There was one instance where Amy failed to consult travel guides and she and Lauren ended up having something of a supernatural experience in Littlerock, Arkansas. “We stayed in this motel where it felt like the floor was moving, we both felt it and I kept getting headspins for hours.” Tells Amy. “We had a really rough night, barely slept and it was ridiculously sticky and hot even though it wasn’t that hot outside. I kept waking up gasping, feeling like someone or something was pushing down on my chest and I couldn’t breathe. It’s happened to me in the past at a friend’s house that I swear is haunted, I just had this sensation of being pushed down into the bed.”

If that doesn’t freak you out enough, the next morning at checkout they were asking the guy for recommendations and cool stories about the area and he went on to tell them that the motel is apparently haunted. On checking a travel guide later that day, they confirmed their supernatural speculations with tons of reviews that mirrored their experience. Thanks Amy, that’s one we won’t be checking in to...

All in all, Amy’s laid back approach to travelling has served her well so far and she can successfully tick the Deep South off her bucket list. For the times where things haven’t panned out according to plan however, this chilled out traveller always looks on the bright side.

“There have definitely been experiences where maybe it would have been better to plan in advance but it always works out for the best,” she says, and then like a true writer she adds, “but anyway, that’s where the best stories come from!”


Top four road-trip destinations in the deep south


Nashville for SURE! It’s a really cool city. You wouldn’t guess it, but it’s hipster-ville. Of course there’s the country music and Broadway, the main street for all the bootscootin’ bars, and that’s fun, but once you’re outside the main strip it’s so cool. Great bars, great coffee and everything you wouldn’t expect from a Deep South city.

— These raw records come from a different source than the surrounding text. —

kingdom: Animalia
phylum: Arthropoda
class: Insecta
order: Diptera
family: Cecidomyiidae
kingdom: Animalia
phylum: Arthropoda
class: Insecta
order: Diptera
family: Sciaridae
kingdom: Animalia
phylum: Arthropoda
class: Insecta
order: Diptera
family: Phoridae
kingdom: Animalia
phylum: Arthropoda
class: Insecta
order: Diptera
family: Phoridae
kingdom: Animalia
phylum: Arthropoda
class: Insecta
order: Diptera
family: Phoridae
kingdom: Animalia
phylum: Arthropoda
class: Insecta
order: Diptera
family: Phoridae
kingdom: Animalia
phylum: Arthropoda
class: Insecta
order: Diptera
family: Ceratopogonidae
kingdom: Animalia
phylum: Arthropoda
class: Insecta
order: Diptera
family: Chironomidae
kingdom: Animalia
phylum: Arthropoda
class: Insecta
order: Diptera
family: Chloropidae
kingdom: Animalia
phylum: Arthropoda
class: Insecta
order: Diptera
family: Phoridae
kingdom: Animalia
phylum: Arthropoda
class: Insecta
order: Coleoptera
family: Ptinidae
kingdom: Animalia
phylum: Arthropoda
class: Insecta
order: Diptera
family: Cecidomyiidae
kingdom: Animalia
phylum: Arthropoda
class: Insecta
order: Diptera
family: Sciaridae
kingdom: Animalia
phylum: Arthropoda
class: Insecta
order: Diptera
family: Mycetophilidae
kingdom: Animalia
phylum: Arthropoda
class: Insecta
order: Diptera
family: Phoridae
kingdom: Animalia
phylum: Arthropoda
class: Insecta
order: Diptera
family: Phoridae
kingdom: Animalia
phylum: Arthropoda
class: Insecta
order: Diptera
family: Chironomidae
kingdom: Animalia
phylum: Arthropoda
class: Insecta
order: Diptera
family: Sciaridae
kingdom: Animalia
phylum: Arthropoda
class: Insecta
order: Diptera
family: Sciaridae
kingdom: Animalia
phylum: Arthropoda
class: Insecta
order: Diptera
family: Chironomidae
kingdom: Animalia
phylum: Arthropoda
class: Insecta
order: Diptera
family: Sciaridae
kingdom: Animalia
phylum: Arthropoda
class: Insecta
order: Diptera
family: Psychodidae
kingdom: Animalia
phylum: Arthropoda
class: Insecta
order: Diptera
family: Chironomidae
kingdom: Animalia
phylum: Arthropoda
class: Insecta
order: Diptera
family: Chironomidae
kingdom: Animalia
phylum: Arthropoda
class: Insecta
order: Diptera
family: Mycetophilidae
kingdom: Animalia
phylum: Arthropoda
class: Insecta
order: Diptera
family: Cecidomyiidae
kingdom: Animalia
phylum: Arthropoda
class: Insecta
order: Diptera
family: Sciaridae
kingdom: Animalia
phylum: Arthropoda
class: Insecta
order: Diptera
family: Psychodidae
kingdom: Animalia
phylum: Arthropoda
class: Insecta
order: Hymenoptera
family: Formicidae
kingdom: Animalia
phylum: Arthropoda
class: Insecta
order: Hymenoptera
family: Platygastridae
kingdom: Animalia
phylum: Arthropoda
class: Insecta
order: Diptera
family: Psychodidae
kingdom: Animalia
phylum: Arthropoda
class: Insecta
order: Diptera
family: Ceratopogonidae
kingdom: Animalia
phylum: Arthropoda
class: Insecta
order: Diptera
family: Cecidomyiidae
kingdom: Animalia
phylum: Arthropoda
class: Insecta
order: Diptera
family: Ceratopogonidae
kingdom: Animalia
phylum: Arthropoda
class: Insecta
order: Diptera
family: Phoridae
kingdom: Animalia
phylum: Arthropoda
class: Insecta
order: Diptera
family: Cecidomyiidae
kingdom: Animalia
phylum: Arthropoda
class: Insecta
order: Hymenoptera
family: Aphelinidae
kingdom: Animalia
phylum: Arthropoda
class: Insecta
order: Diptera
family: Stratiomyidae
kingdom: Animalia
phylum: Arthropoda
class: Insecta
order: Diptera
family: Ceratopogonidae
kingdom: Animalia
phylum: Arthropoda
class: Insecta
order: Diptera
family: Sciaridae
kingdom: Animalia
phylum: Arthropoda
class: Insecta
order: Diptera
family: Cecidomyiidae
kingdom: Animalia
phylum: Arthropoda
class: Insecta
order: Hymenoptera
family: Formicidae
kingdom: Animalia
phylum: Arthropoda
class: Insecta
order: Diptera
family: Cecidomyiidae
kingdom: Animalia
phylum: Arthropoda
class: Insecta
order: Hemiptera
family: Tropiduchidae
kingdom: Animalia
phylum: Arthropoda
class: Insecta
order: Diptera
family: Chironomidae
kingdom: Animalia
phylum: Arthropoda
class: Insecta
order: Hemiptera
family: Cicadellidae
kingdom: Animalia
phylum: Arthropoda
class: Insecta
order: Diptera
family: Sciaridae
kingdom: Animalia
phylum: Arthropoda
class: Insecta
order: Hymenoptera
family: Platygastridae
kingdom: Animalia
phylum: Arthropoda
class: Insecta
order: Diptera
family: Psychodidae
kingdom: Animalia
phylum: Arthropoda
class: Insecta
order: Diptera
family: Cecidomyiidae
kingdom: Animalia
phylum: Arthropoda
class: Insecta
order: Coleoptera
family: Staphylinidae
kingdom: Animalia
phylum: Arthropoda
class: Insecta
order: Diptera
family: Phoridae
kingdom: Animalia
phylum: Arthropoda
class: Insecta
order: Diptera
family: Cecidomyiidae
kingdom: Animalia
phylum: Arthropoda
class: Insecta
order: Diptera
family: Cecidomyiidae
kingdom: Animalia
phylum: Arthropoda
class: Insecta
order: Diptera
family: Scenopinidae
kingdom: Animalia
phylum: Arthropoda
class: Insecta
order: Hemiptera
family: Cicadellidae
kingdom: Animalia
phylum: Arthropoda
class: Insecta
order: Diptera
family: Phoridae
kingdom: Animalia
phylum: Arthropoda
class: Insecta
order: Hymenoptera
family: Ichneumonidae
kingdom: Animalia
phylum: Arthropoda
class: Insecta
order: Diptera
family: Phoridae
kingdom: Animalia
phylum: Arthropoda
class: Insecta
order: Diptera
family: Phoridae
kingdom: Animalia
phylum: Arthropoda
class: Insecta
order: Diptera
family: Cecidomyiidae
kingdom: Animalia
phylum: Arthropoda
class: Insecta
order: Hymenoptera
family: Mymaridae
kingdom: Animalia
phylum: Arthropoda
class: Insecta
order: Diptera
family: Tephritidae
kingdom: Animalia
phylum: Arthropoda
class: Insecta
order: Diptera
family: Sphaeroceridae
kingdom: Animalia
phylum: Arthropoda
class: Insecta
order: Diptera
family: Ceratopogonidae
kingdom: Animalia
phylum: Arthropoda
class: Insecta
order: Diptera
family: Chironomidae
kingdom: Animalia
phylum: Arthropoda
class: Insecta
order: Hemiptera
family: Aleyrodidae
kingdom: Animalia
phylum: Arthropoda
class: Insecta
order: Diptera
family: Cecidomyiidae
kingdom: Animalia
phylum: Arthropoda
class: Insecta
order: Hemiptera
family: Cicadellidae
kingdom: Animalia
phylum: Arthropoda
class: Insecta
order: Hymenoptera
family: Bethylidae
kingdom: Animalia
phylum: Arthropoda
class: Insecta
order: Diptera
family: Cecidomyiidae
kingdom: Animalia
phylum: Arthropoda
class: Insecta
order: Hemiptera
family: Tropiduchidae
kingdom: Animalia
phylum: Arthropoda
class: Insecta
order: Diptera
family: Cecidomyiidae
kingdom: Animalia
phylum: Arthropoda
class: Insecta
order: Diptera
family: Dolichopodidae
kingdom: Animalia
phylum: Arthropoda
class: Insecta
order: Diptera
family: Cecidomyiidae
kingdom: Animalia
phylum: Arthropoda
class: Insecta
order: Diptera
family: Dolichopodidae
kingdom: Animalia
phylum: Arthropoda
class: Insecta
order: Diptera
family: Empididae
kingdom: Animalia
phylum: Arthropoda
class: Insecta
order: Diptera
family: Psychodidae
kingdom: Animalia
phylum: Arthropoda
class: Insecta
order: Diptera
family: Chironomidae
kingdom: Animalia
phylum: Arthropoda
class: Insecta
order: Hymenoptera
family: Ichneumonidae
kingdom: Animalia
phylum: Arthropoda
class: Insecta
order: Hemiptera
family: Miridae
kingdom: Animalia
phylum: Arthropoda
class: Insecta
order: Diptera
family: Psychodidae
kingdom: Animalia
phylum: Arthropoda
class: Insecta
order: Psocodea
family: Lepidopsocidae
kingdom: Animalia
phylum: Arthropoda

Please visit both Santa's Pub & Layla's Bluegrass Inn. Santa’s Pub is karaoke and beer in a roadside trailer in the burbs of and Layla's is all about authentic country music on Broadway.


We really loved Littlerock in Arkansas - totally underrated and kind of like Newcastle in that it’s a city but a town. Just the most beautiful, big, old colonial houses and really nice little organic deli’s. It’s the kind of place that flies under the radar. It's completely unexpected and non-touristy.


Graceland (Elvis’ house) in Memphis, Tennessee is a serious must, despite how touristy it is. 

 New Orleans  

cemetery in new orleans.JPG

New Orleans is definitely a must. Everyone needs to go once in their life. It’s the city of the blues and amazing live music and swamps and history - so much history! Of pirates, witches, vampires, voodoo magic plus some amazing cemeteries. I’d definitely suggest doing a cemetery tour and also a Gator/Swamp tour.




When it comes to accommodation, don’t book in advance

When you show up at a motel, particularly roadside, and haven’t booked in advance, it’s always cheaper! They put the prices up online because they have to pay booking fees and taxes, but if you arrive after dark, their prices have already gone down a little and they are just trying to fill rooms.

Keep your options open

You never know if you’re going to like a place. You might find that you really don’t like a particular spot, you want to move on and you’ll wish you hadn’t booked five nights there. Another reason to wing it when it comes to accommodation!

Be savvy about your ride

When hiring a car, don’t trust the prices online, they are usually wrong and don’t be afraid to haggle. The lady at Dollar Rentals tried to sell us a GPS system for an extra $17 a day and we said no, because we could buy one at cheaper Walmart for the entire three weeks. Turns out it was already attached to the car anyway, she was just trying to charge us more.

If you’re just passing through for the night, don’t stay in the city

It’s always cheaper to stay in roadside motels just outside the city/town limits as opposed to being in town.